What is it?
Cloud brightening, also known as “cloud reflectivity enhancement,” is a geoengineering technique that aims to lower the earth’s albedo—the extent to which an object diffuses light a particular source. Confused yet? Well, in simpler terms, the technique aims to make clouds “whiter” by spraying ocean water into the atmosphere, rendering it more reflective to sunlight in an effort to curb modern day global warming.
Compared to many of the other methods currently being investigated by geoengineers, cloud brightening is relatively simple to design and implement. Ships with appropriate equipment can be deployed quickly and cheaply for testing, and mass production after that would not be difficult either. Moreover, the effect is fully reversible, as the sprayed water particles would eventually simply drift back down to the ocean.

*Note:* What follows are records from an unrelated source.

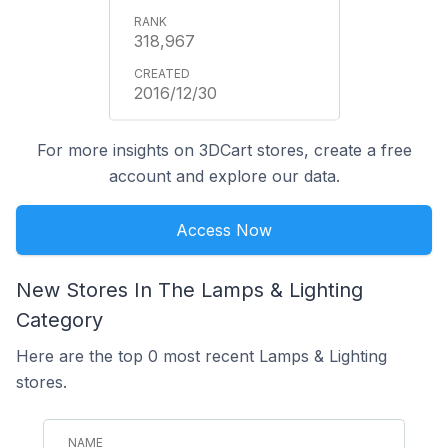
318,967
2016/12/30
For more insights on 3DCart stores, create a free
account and explore our data.
Access Now
New Stores In The Lamps & Lighting
Category
Here are the top 0 most recent Lamps & Lighting
stores.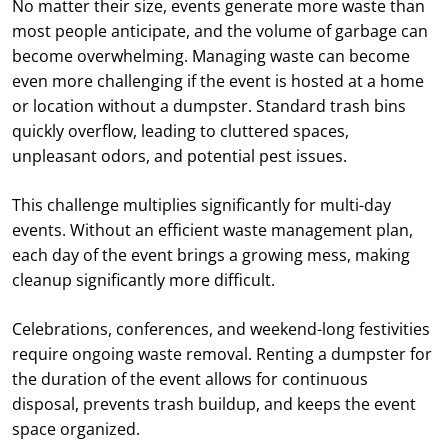
No matter their size, events generate more waste than
most people anticipate, and the volume of garbage can
become overwhelming. Managing waste can become
even more challenging if the event is hosted at a home
or location without a dumpster. Standard trash bins
quickly overflow, leading to cluttered spaces,
unpleasant odors, and potential pest issues.
This challenge multiplies significantly for multi-day
events. Without an efficient waste management plan,
each day of the event brings a growing mess, making
cleanup significantly more difficult.
Celebrations, conferences, and weekend-long festivities
require ongoing waste removal. Renting a dumpster for
the duration of the event allows for continuous
disposal, prevents trash buildup, and keeps the event
space organized.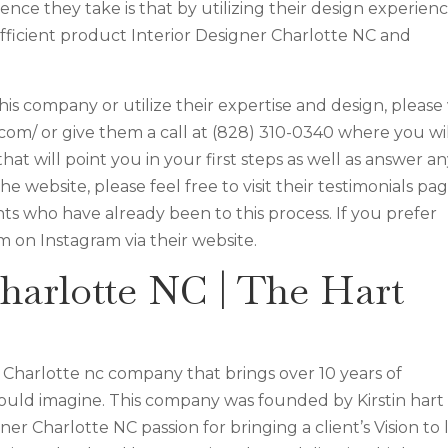
ence they take is that by utilizing their design experien
efficient product Interior Designer Charlotte NC and
is company or utilize their expertise and design, please v
s.com/ or give them a call at (828) 310-0340 where you wi
hat will point you in your first steps as well as answer a
 website, please feel free to visit their testimonials pa
ts who have already been to this process. If you prefer
m on Instagram via their website.
harlotte NC | The Hart
gn Charlotte nc company that brings over 10 years of
ould imagine. This company was founded by Kirstin hart
r Charlotte NC passion for bringing a client’s Vision to l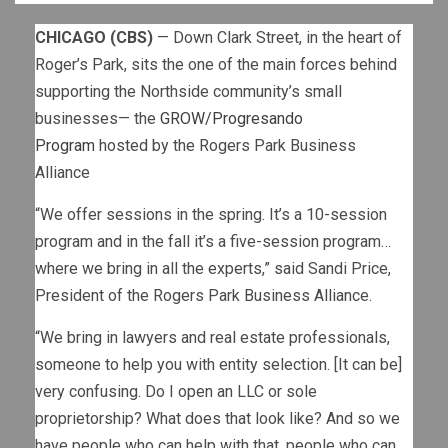
CHICAGO (CBS)
— Down Clark Street, in the heart of
Roger’s Park, sits the one of the main forces behind
supporting the Northside community’s small
businesses— the
GROW/Progresando
Program
hosted by the Rogers Park Business
Alliance
“We offer sessions in the spring. It’s a 10-session
program and in the fall it’s a five-session program…
where we bring in all the experts,” said Sandi Price,
President of the Rogers Park Business Alliance.
“We bring in lawyers and real estate professionals,
someone to help you with entity selection. [It can be]
very confusing. Do I open an LLC or sole
proprietorship? What does that look like? And so we
have people who can help with that, people who can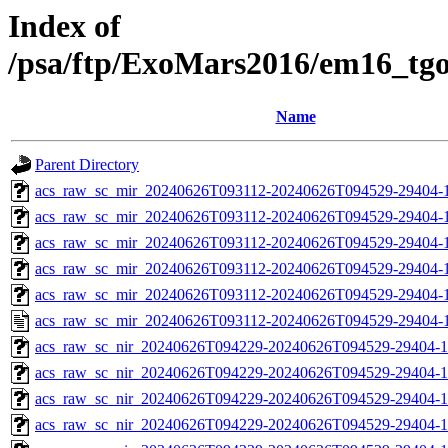
Index of
/psa/ftp/ExoMars2016/em16_tg
Name
Parent Directory
acs_raw_sc_mir_20240626T093112-20240626T094529-29404-
acs_raw_sc_mir_20240626T093112-20240626T094529-29404-1
acs_raw_sc_mir_20240626T093112-20240626T094529-29404-1
acs_raw_sc_mir_20240626T093112-20240626T094529-29404-1
acs_raw_sc_mir_20240626T093112-20240626T094529-29404-1
acs_raw_sc_mir_20240626T093112-20240626T094529-29404-1
acs_raw_sc_nir_20240626T094229-20240626T094529-29404-1
acs_raw_sc_nir_20240626T094229-20240626T094529-29404-1
acs_raw_sc_nir_20240626T094229-20240626T094529-29404-1
acs_raw_sc_nir_20240626T094229-20240626T094529-29404-1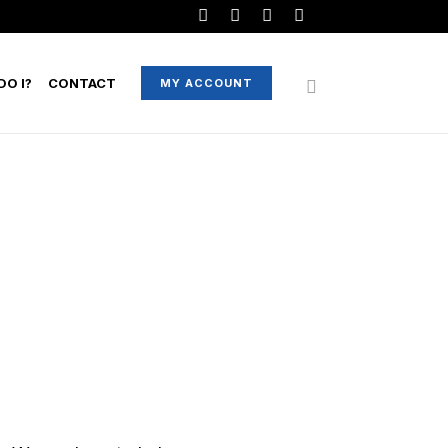
O I?
CONTACT
MY ACCOUNT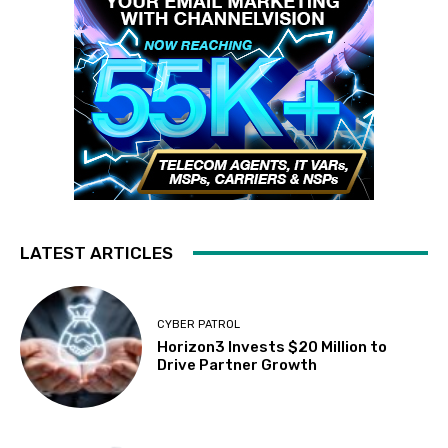
LATEST ARTICLES
CYBER PATROL
Horizon3 Invests $20 Million to
Drive Partner Growth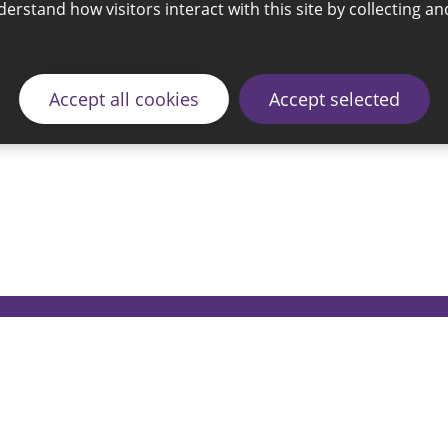
Accept all cookies
Accept selected
© 2026 Sunderland City Council
ding the website please email our Coordination Team 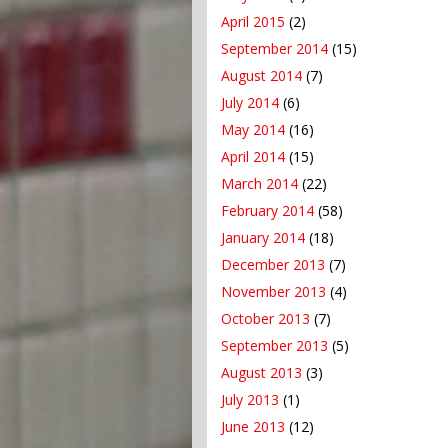
April 2015
(2)
September 2014
(15)
August 2014
(7)
July 2014
(6)
May 2014
(16)
April 2014
(15)
March 2014
(22)
February 2014
(58)
January 2014
(18)
December 2013
(7)
November 2013
(4)
October 2013
(7)
September 2013
(5)
August 2013
(3)
July 2013
(1)
June 2013
(12)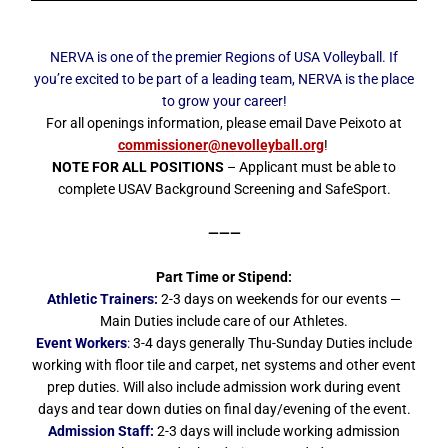
NERVA is one of the premier Regions of USA Volleyball. If
you’re excited to be part of a leading team, NERVA is the place
to grow your career!
For all openings information, please email Dave Peixoto at
commissioner@nevolleyball.org
!
NOTE FOR ALL POSITIONS
– Applicant must be able to
complete USAV Background Screening and SafeSport.
———
Part Time or Stipend:
Athletic Trainers:
2-3 days on weekends for our events —
Main Duties include care of our Athletes.
Event Workers
:
3-4 days generally Thu-Sunday Duties include
working with floor tile and carpet, net systems and other event
prep duties. Will also include admission work during event
days and tear down duties on final day/evening of the event.
Admission Staff:
2-3 days will include working admission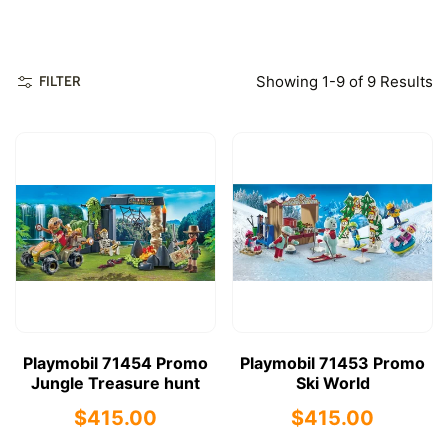
Showing 1-9 of 9 Results
FILTER
Playmobil 71454 Promo
Playmobil 71453 Promo
Jungle Treasure hunt
Ski World
$415.00
$415.00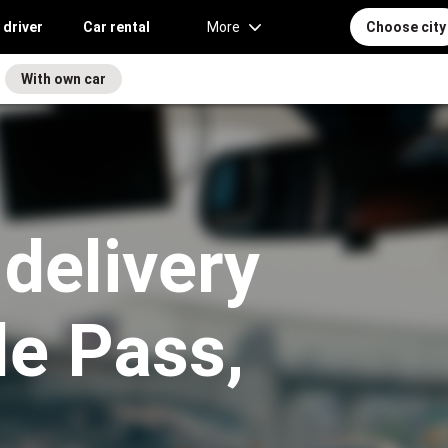
 driver
Car rental
More
Choose city
With own car
 delivery
le Pass,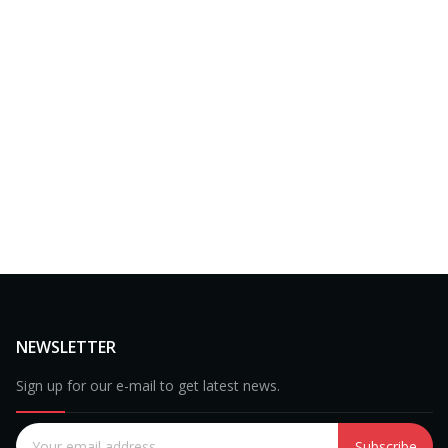
NEWSLETTER
Sign up for our e-mail to get latest news.
Subscribe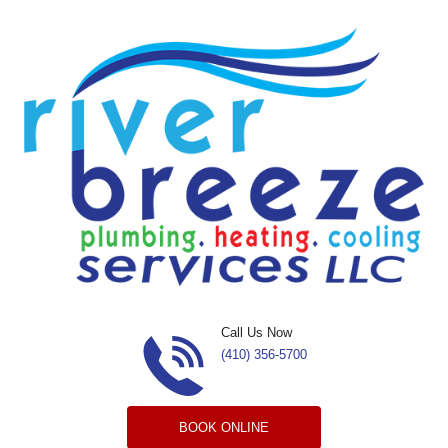
Skip to content
Call Us Now
(410) 356-5700
BOOK ONLINE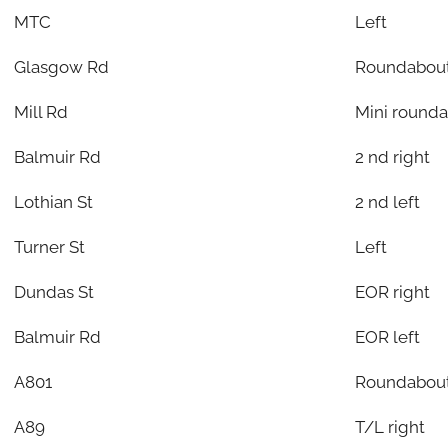
MTC
Left
Glasgow Rd
Roundabout
Mill Rd
Mini rounda
Balmuir Rd
2 nd right
Lothian St
2 nd left
Turner St
Left
Dundas St
EOR right
Balmuir Rd
EOR left
A801
Roundabout
A89
T/L right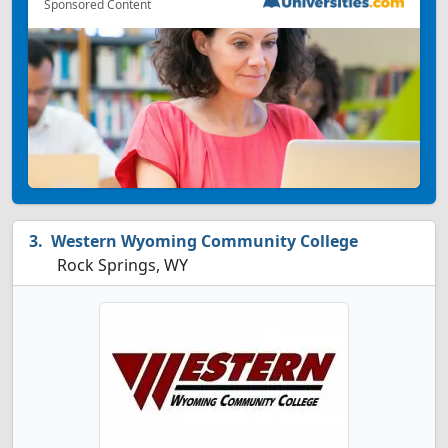
Sponsored Content
Western Wyoming Community College
Rock Springs, WY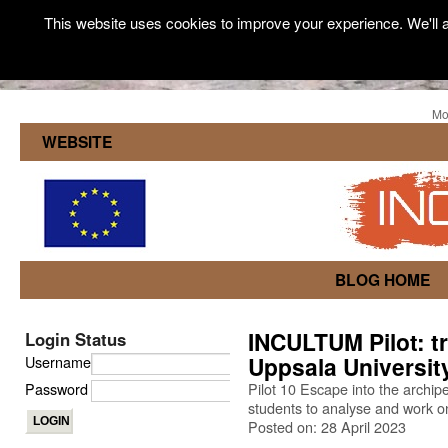
This website uses cookies to improve your experience. We'll a
Mo
WEBSITE
BLOG HOME
INCULTUM Pilot: tr
Login Status
Uppsala Universit
Username
Password
Pilot 10 Escape into the archip
students to analyse and work on
Posted on: 28 April 2023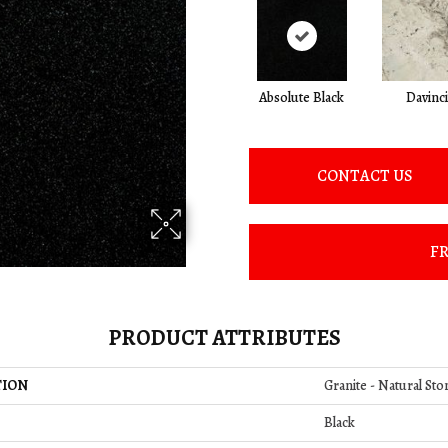
Absolute Black
Davinci
CONTACT US
FR
PRODUCT ATTRIBUTES
TION
Granite - Natural Sto
Black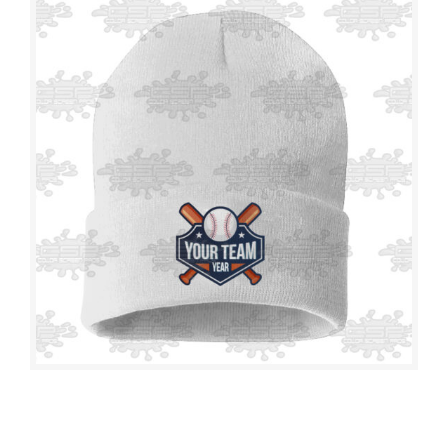
T-SHIRTS
TOWELS
CAPS
BEANIES
WRAPS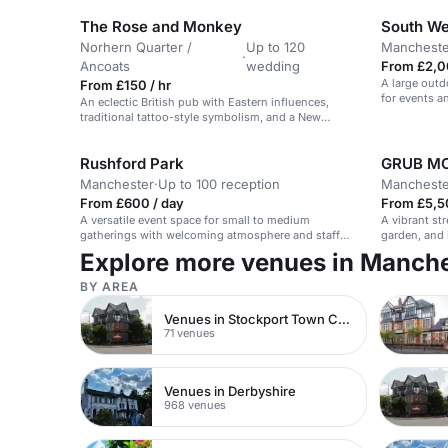
The Rose and Monkey
South We
Norhern Quarter /
Up to 120
Mancheste
·
Ancoats
wedding
From £2,0
A large outd
From £150 / hr
for events a
An eclectic British pub with Eastern influences,
setting.
traditional tattoo-style symbolism, and a New
Orleans color palette.
Rushford Park
GRUB M
Manchester
·
Up to 100 reception
Mancheste
From £600 / day
From £5,5
A versatile event space for small to medium
A vibrant st
gatherings with welcoming atmosphere and staff
garden, and 
support.
alternative 
Explore more venues in Manch
events.
BY AREA
Venues in Stockport Town Centre
71 venues
Venues in Derbyshire
968 venues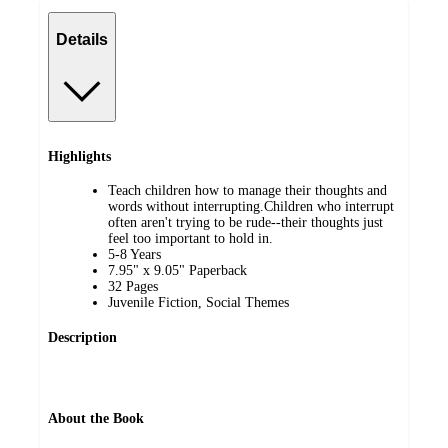
Details
Highlights
Teach children how to manage their thoughts and
words without interrupting.Children who interrupt
often aren't trying to be rude--their thoughts just
feel too important to hold in.
5-8 Years
7.95" x 9.05" Paperback
32 Pages
Juvenile Fiction, Social Themes
Description
About the Book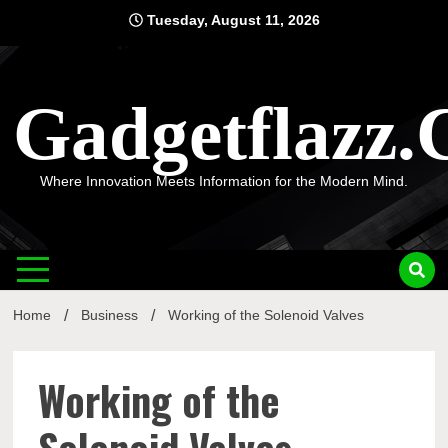
Skip
Tuesday, August 11, 2026
to
content
Gadgetflazz
Where Innovation Meets Information for the Modern Mind.
Home
Business
Working of the Solenoid Valves
Working of the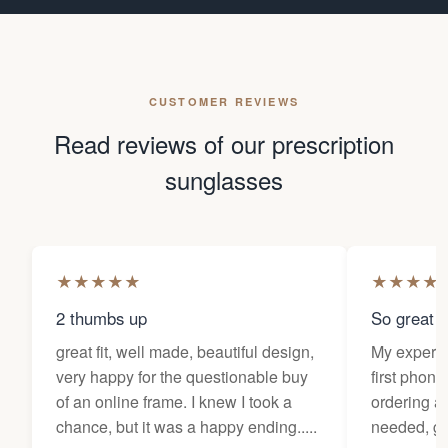
CUSTOMER REVIEWS
Read reviews of our prescription
sunglasses
★
★
★
★
★
★
★
★
★
2 thumbs up
So great f
great fit, well made, beautiful design,
My experi
very happy for the questionable buy
first phone
of an online frame. I knew I took a
ordering as
chance, but it was a happy ending.....
needed, ge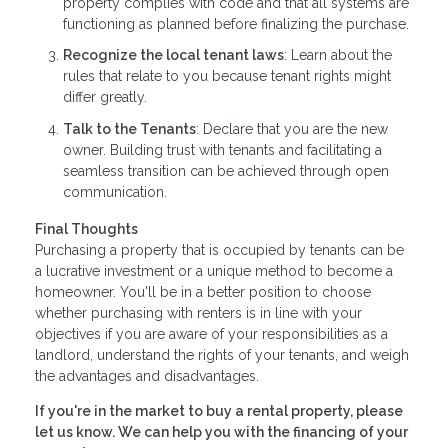
property complies with code and that all systems are
functioning as planned before finalizing the purchase.
Recognize the local tenant laws
: Learn about the
rules that relate to you because tenant rights might
differ greatly.
Talk to the Tenants
: Declare that you are the new
owner. Building trust with tenants and facilitating a
seamless transition can be achieved through open
communication.
Final Thoughts
Purchasing a property that is occupied by tenants can be
a lucrative investment or a unique method to become a
homeowner. You'll be in a better position to choose
whether purchasing with renters is in line with your
objectives if you are aware of your responsibilities as a
landlord, understand the rights of your tenants, and weigh
the advantages and disadvantages.
If you're in the market to buy a rental property, please
let us know. We can help you with the financing of your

What problem does this solution address?
Obviously, cloud brightening can be used to curb the effects of global warming, but its biggest advantage is the relatively cheap cost and ease of implementation. By spraying the atmosphere over the ocean with ocean water, researchers aim to render the skies more reflective and therefore send more of the sun’s radiation back into space. Additionally, the technique will be more effective over the ocean where there is much less dust and pollutants in the air to impede the process. In fact, an expert panel concluded this past September that “a total of about $9 billion spent developing marine cloud whitening technology might be able to cancel out this entire century’s global warming.”
What are the possible effects?
As with any planetary-scale climate change project, there are some risks involved with the plan. There might be some minor naval hazards involved as the plan calls for well over 1000 unmanned ships to roam the Earth’s oceans. The increased formation of clouds over already stormy seas might also be a cause for concern for various nautical enterprises, including commercial trading ships and military vessels.
Is it a good idea?
More so than other techniques, cloud brightening seems to have a decent amount of support behind it. One proposed scheme would use a fleet of about 1500 unmanned rotor ships that would spray ocean water into the skies in an effort to thicken clouds and make them more reflective. According to research, this method “can give >3.7W/m2 of globally-averaged negative forcing, which is sufficient to reverse the warming effect of a doubling of CO2.” Due to the relatively cheap cost estimates put forth by experts, this is a technique that warrants attention from governments around the world.